*** DATA EXTRACTS ***

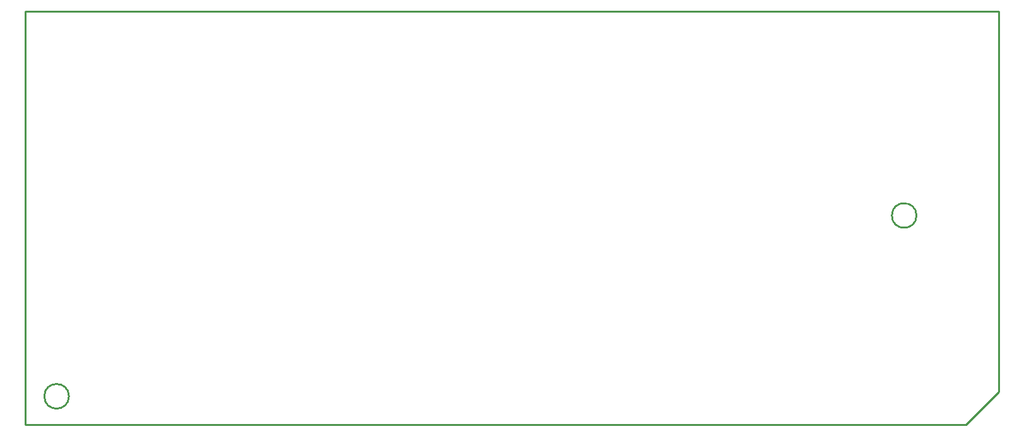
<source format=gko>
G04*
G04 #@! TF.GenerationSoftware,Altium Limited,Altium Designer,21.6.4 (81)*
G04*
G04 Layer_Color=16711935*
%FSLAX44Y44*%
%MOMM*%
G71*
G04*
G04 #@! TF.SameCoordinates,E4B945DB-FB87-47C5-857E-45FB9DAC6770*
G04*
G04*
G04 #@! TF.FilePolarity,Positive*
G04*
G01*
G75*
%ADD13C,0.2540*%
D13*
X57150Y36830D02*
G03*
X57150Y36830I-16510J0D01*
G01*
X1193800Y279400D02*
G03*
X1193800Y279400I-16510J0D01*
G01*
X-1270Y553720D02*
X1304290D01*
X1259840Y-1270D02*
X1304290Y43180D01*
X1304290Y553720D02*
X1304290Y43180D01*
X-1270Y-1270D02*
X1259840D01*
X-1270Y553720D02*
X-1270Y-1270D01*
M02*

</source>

***

**TRY IT:**
Output nothing but the lines from the one that contains "X1193800Y279400D02*" through the final line of the entries above, exactly as they appear.

**REPLY:**
X1193800Y279400D02*
G03*
X1193800Y279400I-16510J0D01*
G01*
X-1270Y553720D02*
X1304290D01*
X1259840Y-1270D02*
X1304290Y43180D01*
X1304290Y553720D02*
X1304290Y43180D01*
X-1270Y-1270D02*
X1259840D01*
X-1270Y553720D02*
X-1270Y-1270D01*
M02*

</source>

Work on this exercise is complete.